Google is also helping protect Android users. Verified SMS adds sender verification and business branding to text messages. Verified Calls displays the business’ name, logo, reason for calling, and “a verification symbol indicating the business has been authenticated by Google.”
A Centralized Industry Database of Trusted Numbers
A centralized database would give voice service providers and analytics engines independently verified information about each phone number and the company using it. Additionally, a unified registration platform for brands will avoid fragmentation and confusion. The authenticated data would enable service providers and their vendor partners to treat each call and text message properly and present caller information their customers know they can trust.
Here’s how a verifiable database could work:
- Call centers—internal and third-party providers—register their telephone numbers, along with information about their company or their clients.
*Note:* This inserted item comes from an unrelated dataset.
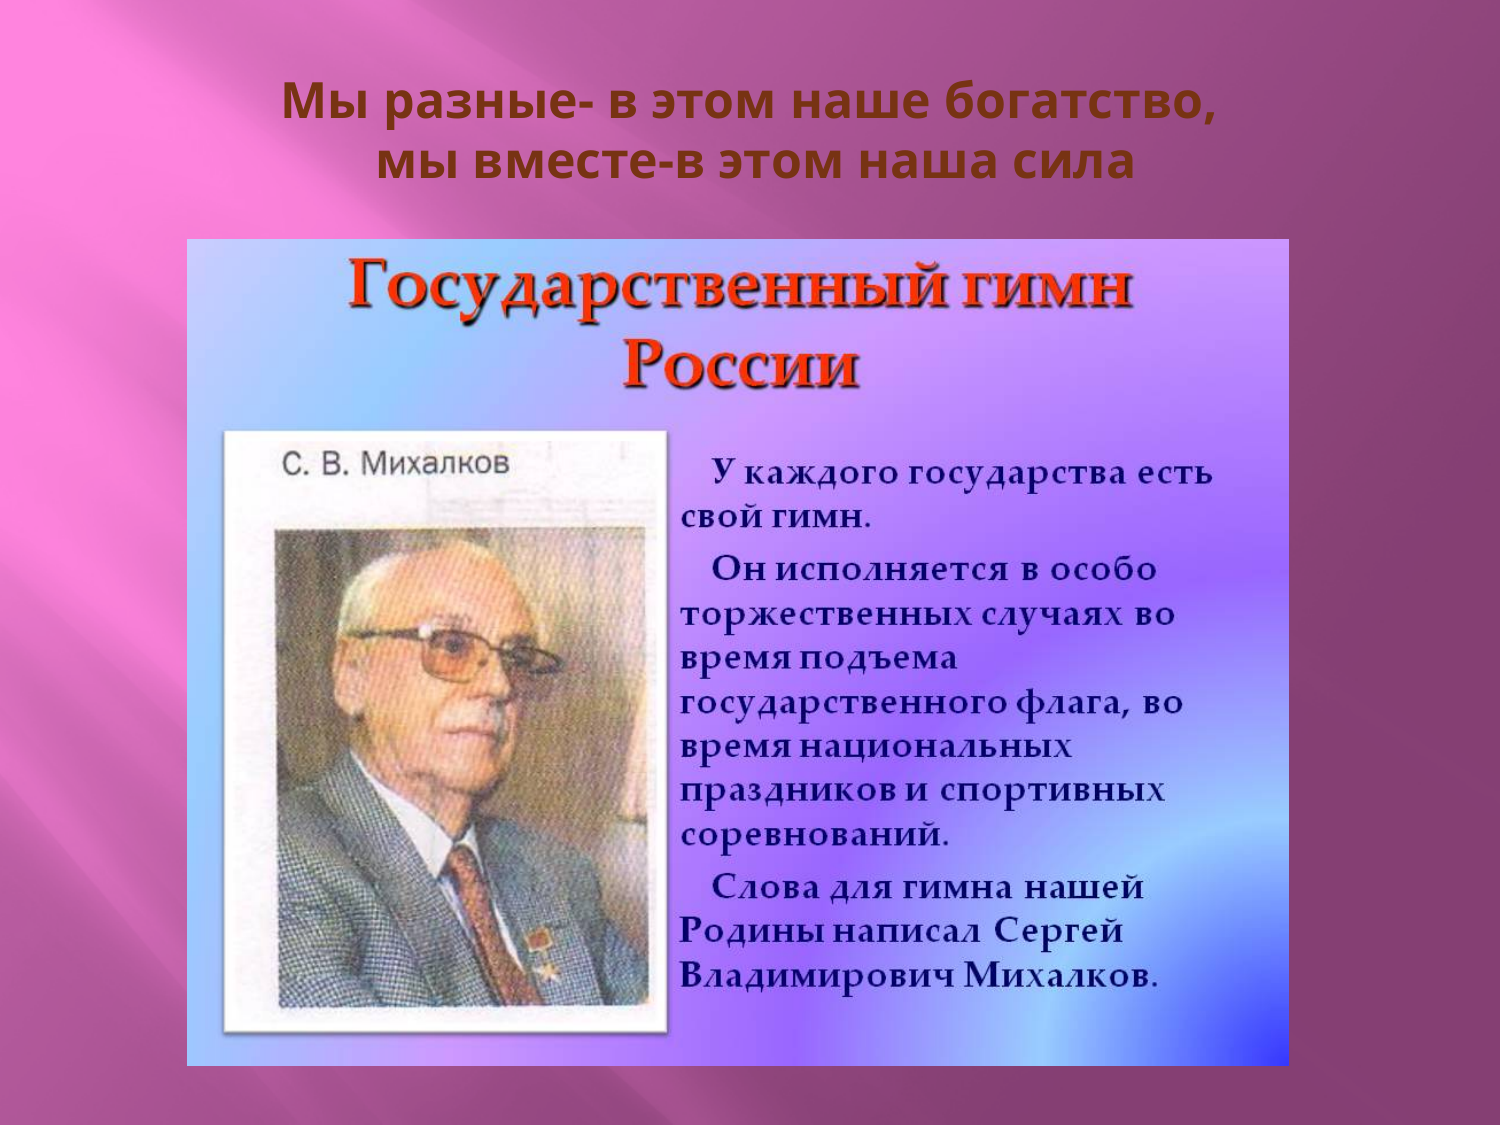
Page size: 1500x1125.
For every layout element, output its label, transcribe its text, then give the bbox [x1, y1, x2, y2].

title Мы разные- в этом наше богатство, мы вместе-в этом наша сила [58, 0, 1454, 258]
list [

- Once verified, this information is shared with all participating service providers, analytics engines, and robocall-mitigation companies. This centralized architecture saves contact centers significant amounts of time and money because they don’t have to provide their information to different voice service providers that are managing each telephone number.
- Service providers could combine this trusted data with their existing call analytics and other tools to further ensure that only legitimate calls, text messages, and chatbots are reaching their customers.
- Application programming interfaces (API) would make it fast and easy for contact centers to upload their information and subsequent updates in high volumes.
This database also could be used to authenticate text messages and RCS data. For example, legitimate contact centers would register their SMS short codes and RCS chatbots in a centralized, omni-channel database.
Another key business benefit for contact centers is more efficient staffing. Higher contact rates mean that agents spend less time repeatedly calling or texting people who don’t answer or text back when they see an unfamiliar phone number.
This efficiency is particularly valuable for outsourced contact centers with tight margins. Third-party contact centers can add value to their clients and create a differentiator by registering their clients’ telephone numbers, chatbots, and SMS messages in the centralized database and potentially help increase their clients’ answer rates.
Maximize Trust to Maximize Consumer Responsiveness
Voice calls and text messages are the most effective ways for enterprises, government agencies, and other organizations to reach consumers with essential information such as appointment reminders, financial transaction alerts, school closures, and public safety alerts. A centralized database is critical for maintaining and maximizing that effectiveness.
This gives service providers and contact centers a streamlined, authoritative way to exchange verified information that gives consumers confidence in the information when they receive a call or text or interact with a chatbot. In the process, contact centers—both internal and outsourced—enterprises and consumers benefit. This is a future where everyone comes out ahead.
Michael O’Brien is chief product officer at iconectiv. He is responsible for executing on the company’s strategy and driving new pathways of sustainable growth for the company. An experienced industry veteran, O’Brien has more than thirty years of experience in the mobile communications industry.